When I was taught Intro to Film as an undergrad, I was not really taught to ever think about the production of film, so I wanted to end my class on having students consider the actual labor of movies.
It’s a difficult subject to emphasize, especially because it’s one of those things I’ve thought about, read about, but never seen taught. Unlike editing or spectatorship, I genuinely was unclear how to make it meaningful to undergrads.
I decided I wanted to focus on four different key subjects: how production cultures value their craft, how labor gets divided between gender, how gig work makes lives precarious, and how unions try to right that wrong.
In explaining these concepts, I’ve emphasized the importance of never forgetting the workers who actually make what we consume, and how cinema is one of the rare things that tells us their names—you won’t find a worker’s name on an iPhone or on a can of beans at the store.
More so, I got to include ideas and work from many of my favorite scholars: Katie Bird, John Caldwell, Luci Marzola, Miranda Banks, Erin Hill, Karen Ward Mahar, Steve Ross, and Jane Gaines.

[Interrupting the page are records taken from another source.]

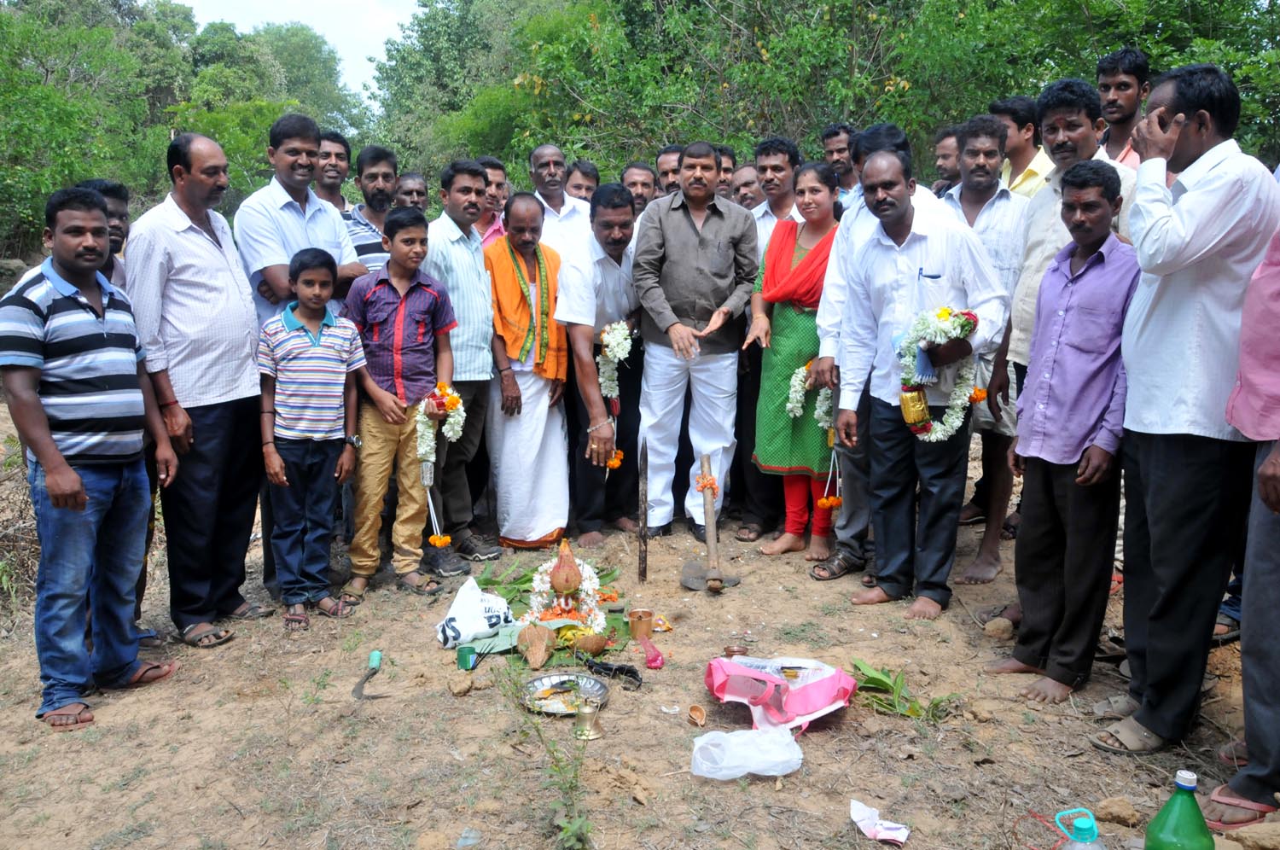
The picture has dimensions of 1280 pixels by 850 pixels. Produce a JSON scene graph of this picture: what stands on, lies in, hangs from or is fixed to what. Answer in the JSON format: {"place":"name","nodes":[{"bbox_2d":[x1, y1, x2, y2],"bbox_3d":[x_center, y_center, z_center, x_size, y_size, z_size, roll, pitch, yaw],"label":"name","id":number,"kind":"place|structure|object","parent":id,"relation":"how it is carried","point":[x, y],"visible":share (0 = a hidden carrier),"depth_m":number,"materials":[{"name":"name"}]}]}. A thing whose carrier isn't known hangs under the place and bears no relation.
{"place":"outdoors","nodes":[
{"label":"outdoors","id":0,"kind":"place"},
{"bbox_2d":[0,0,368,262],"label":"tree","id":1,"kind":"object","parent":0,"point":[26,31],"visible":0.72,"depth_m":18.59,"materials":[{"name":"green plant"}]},
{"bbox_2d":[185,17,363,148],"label":"tree","id":2,"kind":"object","parent":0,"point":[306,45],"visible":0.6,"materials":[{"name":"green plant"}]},
{"bbox_2d":[180,0,417,98],"label":"sky","id":3,"kind":"structure","parent":0,"point":[407,3],"materials":[{"name":"white"}]},
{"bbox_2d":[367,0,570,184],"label":"tree","id":4,"kind":"object","parent":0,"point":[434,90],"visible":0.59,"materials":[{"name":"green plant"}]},
{"bbox_2d":[0,378,1270,849],"label":"dirt ground","id":5,"kind":"structure","parent":0,"point":[817,744],"materials":[{"name":"brown soil"}]},
{"bbox_2d":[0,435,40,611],"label":"dry shrub","id":6,"kind":"object","parent":5,"relation":"on","point":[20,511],"visible":0.55,"depth_m":4.69,"materials":[{"name":"plant"}]},
{"bbox_2d":[1,182,178,731],"bbox_3d":[-2.033,0.073,3.484,0.550,1.756,0.736,2,10,11],"label":"man","id":7,"kind":"object","parent":5,"relation":"on","point":[76,479],"visible":0.98,"depth_m":3.34},
{"bbox_2d":[70,177,131,286],"bbox_3d":[-2.272,-0.337,4.085,0.405,1.316,0.529,0,10,-2],"label":"man","id":8,"kind":"object","parent":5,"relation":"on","point":[116,194],"visible":0.22,"depth_m":4.08},
{"bbox_2d":[122,128,268,643],"bbox_3d":[-1.896,-0.186,4.142,0.547,2.063,0.690,4,11,19],"label":"man","id":9,"kind":"object","parent":5,"relation":"on","point":[178,239],"visible":0.9,"depth_m":4.00},
{"bbox_2d":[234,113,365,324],"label":"man","id":10,"kind":"object","parent":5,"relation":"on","point":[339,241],"visible":0.59,"depth_m":4.42},
{"bbox_2d":[256,242,364,628],"bbox_3d":[-1.488,0.051,4.313,0.455,1.583,0.457,5,11,25],"label":"boy","id":11,"kind":"object","parent":5,"relation":"on","point":[293,333],"visible":0.99,"depth_m":4.21},
{"bbox_2d":[311,129,354,212],"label":"man","id":12,"kind":"object","parent":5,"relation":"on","point":[327,154],"visible":0.41,"depth_m":5.82},
{"bbox_2d":[352,648,389,699],"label":"sickle","id":13,"kind":"object","parent":5,"relation":"on","point":[362,682],"visible":0.98,"depth_m":3.70,"materials":[{"name":"metal"}]},
{"bbox_2d":[343,143,401,275],"bbox_3d":[-1.475,-0.863,5.581,0.550,1.462,0.531,9,14,42],"label":"man","id":14,"kind":"object","parent":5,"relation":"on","point":[386,162],"visible":0.41,"depth_m":5.41},
{"bbox_2d":[343,203,457,598],"bbox_3d":[-1.174,-0.105,4.658,0.533,1.742,0.546,6,12,28],"label":"boy","id":15,"kind":"object","parent":5,"relation":"on","point":[416,221],"visible":0.94,"depth_m":4.55},
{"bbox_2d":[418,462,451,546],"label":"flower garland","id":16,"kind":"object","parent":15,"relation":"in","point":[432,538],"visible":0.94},
{"bbox_2d":[414,383,465,466],"bbox_3d":[-0.985,0.028,4.747,0.278,0.438,0.217,0,10,-2],"label":"flower garland","id":17,"kind":"object","parent":15,"relation":"in","point":[446,398],"visible":0.83,"depth_m":4.71,"materials":[{"name":"white plant"}]},
{"bbox_2d":[391,170,430,214],"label":"man","id":18,"kind":"object","parent":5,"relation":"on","point":[414,184],"visible":0.4,"depth_m":6.38},
{"bbox_2d":[419,157,501,569],"bbox_3d":[-0.999,-0.331,5.073,0.542,2.060,0.639,0,10,-2],"label":"man","id":19,"kind":"object","parent":5,"relation":"on","point":[477,273],"visible":0.82,"depth_m":4.97},
{"bbox_2d":[448,671,474,695],"bbox_3d":[-0.676,0.977,3.621,0.097,0.071,0.114,-2,10,-12],"label":"rock","id":20,"kind":"object","parent":5,"relation":"on","point":[454,689],"visible":0.98,"depth_m":3.59,"materials":[{"name":"stone"}]},
{"bbox_2d":[455,645,477,669],"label":"container","id":21,"kind":"object","parent":5,"relation":"on","point":[464,660],"visible":0.98,"depth_m":3.72,"materials":[{"name":"green plastic"}]},
{"bbox_2d":[434,575,514,650],"bbox_3d":[-0.700,0.791,4.066,0.338,0.255,0.295,0,10,-2],"label":"plastic bag","id":22,"kind":"object","parent":5,"relation":"on","point":[451,623],"visible":0.91,"depth_m":4.00,"materials":[{"name":"white plastic"}]},
{"bbox_2d":[473,156,510,248],"bbox_3d":[-1.042,-1.012,6.215,0.495,1.352,0.496,0,10,-2],"label":"man","id":23,"kind":"object","parent":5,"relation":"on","point":[489,169],"visible":0.28,"depth_m":6.11},
{"bbox_2d":[482,189,572,554],"bbox_3d":[-0.626,-0.267,5.299,0.548,1.888,0.732,-3,11,-17],"label":"man","id":24,"kind":"object","parent":5,"relation":"on","point":[507,241],"visible":0.92,"depth_m":5.18},
{"bbox_2d":[517,622,556,668],"bbox_3d":[-0.414,0.880,3.850,0.152,0.166,0.179,0,10,-2],"label":"coconut","id":25,"kind":"object","parent":5,"relation":"on","point":[544,642],"visible":0.98,"depth_m":3.81,"materials":[{"name":"brown food"}]},
{"bbox_2d":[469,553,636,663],"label":"ritual offering","id":26,"kind":"object","parent":5,"relation":"on","point":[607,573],"visible":0.47,"depth_m":4.17,"materials":[{"name":"green plant"}]},
{"bbox_2d":[514,679,593,849],"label":"weed","id":27,"kind":"object","parent":5,"relation":"on","point":[549,752],"visible":0.98,"depth_m":2.67,"materials":[{"name":"green plant"}]},
{"bbox_2d":[525,144,593,265],"bbox_3d":[-0.550,-0.966,6.159,0.525,1.598,0.574,0,10,-2],"label":"man","id":28,"kind":"object","parent":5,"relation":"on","point":[542,152],"visible":0.54,"depth_m":6.02},
{"bbox_2d":[521,672,609,716],"bbox_3d":[-0.270,0.975,3.458,0.304,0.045,0.322,0,10,-2],"label":"plate","id":29,"kind":"object","parent":5,"relation":"on","point":[600,689],"visible":0.79,"depth_m":3.48,"materials":[{"name":"silver metal"}]},
{"bbox_2d":[524,540,606,634],"bbox_3d":[-0.316,0.679,4.172,0.357,0.383,0.439,0,10,-2],"label":"flower garland","id":30,"kind":"object","parent":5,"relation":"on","point":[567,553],"visible":0.85,"depth_m":4.13,"materials":[{"name":"white plant"}]},
{"bbox_2d":[547,538,583,597],"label":"coconut","id":31,"kind":"object","parent":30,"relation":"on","point":[572,561],"visible":0.97,"depth_m":4.19,"materials":[{"name":"brown food"}]},
{"bbox_2d":[564,158,599,202],"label":"man","id":32,"kind":"object","parent":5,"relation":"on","point":[582,171],"visible":0.37,"depth_m":6.84},
{"bbox_2d":[572,697,604,741],"bbox_3d":[-0.172,0.980,3.213,0.112,0.132,0.119,0,10,-2],"label":"brass bell","id":33,"kind":"object","parent":5,"relation":"on","point":[584,714],"visible":0.99,"depth_m":3.19,"materials":[{"name":"gold metal"}]},
{"bbox_2d":[572,632,610,656],"bbox_3d":[-0.197,0.888,3.890,0.143,0.109,0.138,-3,11,-19],"label":"coconut","id":34,"kind":"object","parent":5,"relation":"on","point":[600,642],"visible":0.97,"depth_m":3.85,"materials":[{"name":"brown food"}]},
{"bbox_2d":[556,185,647,546],"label":"man","id":35,"kind":"object","parent":5,"relation":"on","point":[627,212],"visible":0.91,"depth_m":5.26},
{"bbox_2d":[595,320,633,466],"bbox_3d":[-0.150,-0.142,5.576,0.185,0.776,0.581,0,10,-2],"label":"flower garland","id":36,"kind":"object","parent":35,"relation":"in","point":[609,352],"visible":0.8,"depth_m":5.50,"materials":[{"name":"white plant"}]},
{"bbox_2d":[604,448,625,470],"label":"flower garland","id":37,"kind":"object","parent":35,"relation":"in","point":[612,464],"visible":0.7,"depth_m":5.41,"materials":[{"name":"orange plant"}]},
{"bbox_2d":[581,657,642,689],"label":"plastic bag","id":38,"kind":"object","parent":5,"relation":"on","point":[632,672],"visible":0.97,"depth_m":3.61,"materials":[{"name":"black"}]},
{"bbox_2d":[620,161,657,215],"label":"man","id":39,"kind":"object","parent":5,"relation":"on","point":[635,169],"visible":0.37,"depth_m":6.55},
{"bbox_2d":[627,608,654,639],"bbox_3d":[0.006,0.843,4.038,0.120,0.104,0.122,0,10,-2],"label":"cup","id":40,"kind":"object","parent":5,"relation":"on","point":[635,631],"visible":0.99,"depth_m":4.01,"materials":[{"name":"metal"}]},
{"bbox_2d":[637,433,648,581],"bbox_3d":[0.018,0.439,5.008,0.048,0.721,0.255,0,10,-2],"label":"metal rod","id":41,"kind":"object","parent":5,"relation":"on","point":[642,561],"visible":0.98,"depth_m":4.98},
{"bbox_2d":[636,632,664,668],"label":"plastic bag","id":42,"kind":"object","parent":5,"relation":"on","point":[654,660],"visible":0.98,"depth_m":3.77,"materials":[{"name":"pink plastic"}]},
{"bbox_2d":[654,145,682,197],"bbox_3d":[0.280,-1.271,6.706,0.485,1.262,0.530,0,10,-2],"label":"man","id":43,"kind":"object","parent":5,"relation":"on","point":[665,171],"visible":0.32,"depth_m":6.61},
{"bbox_2d":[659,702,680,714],"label":"plastic scrap","id":44,"kind":"object","parent":5,"relation":"on","point":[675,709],"visible":0.97,"depth_m":3.35,"materials":[{"name":"white"}]},
{"bbox_2d":[629,144,759,544],"bbox_3d":[0.303,-0.476,5.308,0.697,2.146,0.676,-6,12,-30],"label":"man","id":45,"kind":"object","parent":5,"relation":"on","point":[715,221],"visible":0.99,"depth_m":5.15},
{"bbox_2d":[686,704,707,726],"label":"clay lamp","id":46,"kind":"object","parent":5,"relation":"on","point":[695,709],"visible":0.97,"depth_m":3.35,"materials":[{"name":"brown ceramic"}]},
{"bbox_2d":[678,450,739,592],"bbox_3d":[0.351,0.489,4.841,0.301,0.536,0.651,0,10,-2],"label":"hoe","id":47,"kind":"object","parent":5,"relation":"on","point":[707,511],"visible":0.98,"depth_m":4.80,"materials":[{"name":"brown wood"}]},
{"bbox_2d":[694,472,718,493],"bbox_3d":[0.349,0.313,4.992,0.132,0.098,0.123,2,10,8],"label":"flower","id":48,"kind":"object","parent":47,"relation":"on","point":[710,484],"visible":0.82,"depth_m":4.98,"materials":[{"name":"orange plant"}]},
{"bbox_2d":[715,145,738,198],"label":"man","id":49,"kind":"object","parent":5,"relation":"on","point":[727,169],"visible":0.25,"depth_m":6.59},
{"bbox_2d":[722,643,750,657],"bbox_3d":[0.381,0.898,3.758,0.109,0.064,0.106,0,10,-2],"label":"cup","id":50,"kind":"object","parent":5,"relation":"on","point":[730,650],"visible":0.83,"depth_m":3.75,"materials":[{"name":"metal"}]},
{"bbox_2d":[728,162,763,212],"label":"man","id":51,"kind":"object","parent":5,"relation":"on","point":[755,189],"visible":0.37,"depth_m":6.46},
{"bbox_2d":[689,724,803,779],"bbox_3d":[0.336,1.016,3.020,0.386,0.136,0.241,0,10,-2],"label":"plastic bag","id":52,"kind":"object","parent":5,"relation":"on","point":[753,732],"visible":0.99,"depth_m":2.98,"materials":[{"name":"white plastic"}]},
{"bbox_2d":[733,135,807,540],"bbox_3d":[0.798,-0.507,5.422,0.611,2.198,0.642,0,10,-2],"label":"man","id":53,"kind":"object","parent":5,"relation":"on","point":[775,204],"visible":0.49,"depth_m":5.34},
{"bbox_2d":[704,653,857,732],"bbox_3d":[0.488,0.910,3.336,0.551,0.239,0.393,0,10,-2],"label":"pink bag","id":54,"kind":"object","parent":5,"relation":"on","point":[823,684],"visible":0.98,"depth_m":3.28,"materials":[{"name":"pink plastic"}]},
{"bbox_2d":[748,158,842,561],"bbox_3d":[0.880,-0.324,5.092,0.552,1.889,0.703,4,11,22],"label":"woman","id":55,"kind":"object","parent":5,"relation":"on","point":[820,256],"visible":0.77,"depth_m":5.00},
{"bbox_2d":[786,364,833,431],"bbox_3d":[0.945,-0.129,5.224,0.315,0.403,0.239,0,10,-2],"label":"flower garland","id":56,"kind":"object","parent":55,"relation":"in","point":[790,404],"visible":0.59,"depth_m":5.20,"materials":[{"name":"white plant"}]},
{"bbox_2d":[820,123,856,208],"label":"man","id":57,"kind":"object","parent":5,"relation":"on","point":[840,162],"visible":0.52,"depth_m":6.45},
{"bbox_2d":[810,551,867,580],"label":"sandal","id":58,"kind":"object","parent":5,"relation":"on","point":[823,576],"visible":0.93,"depth_m":4.82},
{"bbox_2d":[849,798,909,844],"bbox_3d":[0.665,1.112,2.680,0.149,0.063,0.158,0,10,-2],"label":"paper scrap","id":59,"kind":"object","parent":5,"relation":"on","point":[880,834],"visible":0.99,"depth_m":2.67,"materials":[{"name":"white paper"}]},
{"bbox_2d":[847,657,954,719],"bbox_3d":[0.949,0.978,3.520,0.423,0.158,0.413,0,10,-2],"label":"plant","id":60,"kind":"object","parent":5,"relation":"on","point":[885,684],"visible":0.77,"depth_m":3.52,"materials":[{"name":"green plant"}]},
{"bbox_2d":[834,143,1004,624],"bbox_3d":[1.257,-0.185,4.313,0.607,2.012,0.810,-5,12,-28],"label":"man","id":61,"kind":"object","parent":5,"relation":"on","point":[898,221],"visible":0.95,"depth_m":4.22},
{"bbox_2d":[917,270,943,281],"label":"pen","id":62,"kind":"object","parent":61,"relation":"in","point":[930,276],"visible":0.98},
{"bbox_2d":[894,305,985,440],"bbox_3d":[1.309,-0.205,4.190,0.469,0.587,0.305,0,10,-2],"label":"flower garland","id":63,"kind":"object","parent":61,"relation":"in","point":[905,398],"visible":0.89,"depth_m":4.17,"materials":[{"name":"white plant"}]},
{"bbox_2d":[899,386,931,431],"bbox_3d":[1.200,-0.067,4.159,0.132,0.189,0.140,0,10,-2],"label":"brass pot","id":64,"kind":"object","parent":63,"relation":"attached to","point":[922,407],"visible":0.96,"depth_m":4.12,"materials":[{"name":"gold metal"}]},
{"bbox_2d":[930,127,963,196],"bbox_3d":[1.951,-1.127,5.923,0.525,1.295,0.570,-2,10,-14],"label":"man","id":65,"kind":"object","parent":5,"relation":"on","point":[945,157],"visible":0.33,"depth_m":5.87},
{"bbox_2d":[941,110,1030,577],"bbox_3d":[1.715,-0.401,4.778,0.551,2.180,0.606,0,10,-2],"label":"man","id":66,"kind":"object","parent":5,"relation":"on","point":[973,144],"visible":0.66,"depth_m":4.63},
{"bbox_2d":[983,615,1013,639],"bbox_3d":[1.573,0.887,4.187,0.138,0.091,0.131,-10,14,-44],"label":"rock","id":67,"kind":"object","parent":5,"relation":"on","point":[1000,625],"visible":0.99,"depth_m":4.14,"materials":[{"name":"beige stone"}]},
{"bbox_2d":[991,93,1052,197],"bbox_3d":[2.127,-1.134,5.385,0.490,1.338,0.524,0,10,-2],"label":"man","id":68,"kind":"object","parent":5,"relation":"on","point":[1013,125],"visible":0.4,"depth_m":5.22},
{"bbox_2d":[992,81,1143,427],"bbox_3d":[1.872,-0.421,4.154,0.592,2.066,0.663,-3,11,-16],"label":"man","id":69,"kind":"object","parent":5,"relation":"on","point":[1021,343],"visible":0.4,"depth_m":4.10},
{"bbox_2d":[993,156,1143,707],"bbox_3d":[1.616,0.026,3.557,0.516,1.875,0.573,0,10,-2],"label":"man","id":70,"kind":"object","parent":5,"relation":"on","point":[1101,204],"visible":0.96,"depth_m":3.46},
{"bbox_2d":[1054,807,1106,849],"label":"plastic bottle","id":71,"kind":"object","parent":5,"relation":"on","point":[1088,813],"visible":0.99,"depth_m":2.10,"materials":[{"name":"plastic"}]},
{"bbox_2d":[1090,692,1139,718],"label":"sandal","id":72,"kind":"object","parent":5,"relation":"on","point":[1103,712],"visible":0.62,"depth_m":3.34,"materials":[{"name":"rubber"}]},
{"bbox_2d":[1095,796,1140,826],"bbox_3d":[1.388,1.111,2.770,0.115,0.071,0.113,9,13,39],"label":"rock","id":73,"kind":"object","parent":5,"relation":"on","point":[1118,816],"visible":0.98,"depth_m":2.74,"materials":[{"name":"brown stone"}]},
{"bbox_2d":[1096,46,1152,169],"bbox_3d":[2.629,-1.339,5.235,0.469,1.342,0.493,0,10,-2],"label":"man","id":74,"kind":"object","parent":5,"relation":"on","point":[1128,72],"visible":0.5,"depth_m":5.14},
{"bbox_2d":[1141,768,1215,849],"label":"green bottle","id":75,"kind":"object","parent":5,"relation":"on","point":[1168,806],"visible":1,"depth_m":2.11,"materials":[{"name":"green plastic"}]},
{"bbox_2d":[1099,61,1279,759],"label":"man","id":76,"kind":"object","parent":5,"relation":"on","point":[1171,325],"visible":0.94,"depth_m":2.94},
{"bbox_2d":[1204,786,1277,827],"bbox_3d":[1.719,1.082,2.712,0.237,0.083,0.219,0,10,-2],"label":"sandal","id":77,"kind":"object","parent":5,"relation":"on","point":[1228,801],"visible":0.78,"depth_m":2.69},
{"bbox_2d":[1207,220,1279,824],"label":"person","id":78,"kind":"object","parent":5,"relation":"on","point":[1271,583],"visible":0.98,"depth_m":2.63},
{"bbox_2d":[1221,820,1279,849],"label":"rock","id":79,"kind":"object","parent":5,"relation":"on","point":[1243,834],"visible":0.98,"depth_m":2.56,"materials":[{"name":"stone"}]},
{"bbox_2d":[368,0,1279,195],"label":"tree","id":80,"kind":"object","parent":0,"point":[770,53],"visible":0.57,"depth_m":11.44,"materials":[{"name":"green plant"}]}
]}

Plus, in a class where I tried to emphasize cinema as a window onto the world, it means I could end the class with CAMERAPERSON.
This was my first time teaching Intro to Cinema alone. It meant produced an hour long video every week. Lectures alone took about three full days of work. I taught some things I had never seen taught.
But I think it was important context for how students should understand how they view not just movies, but the world today. Did I do a good job? I guess that’s up to the students in their evaluations. But I absolutely tried my hardest to give them the class they deserved.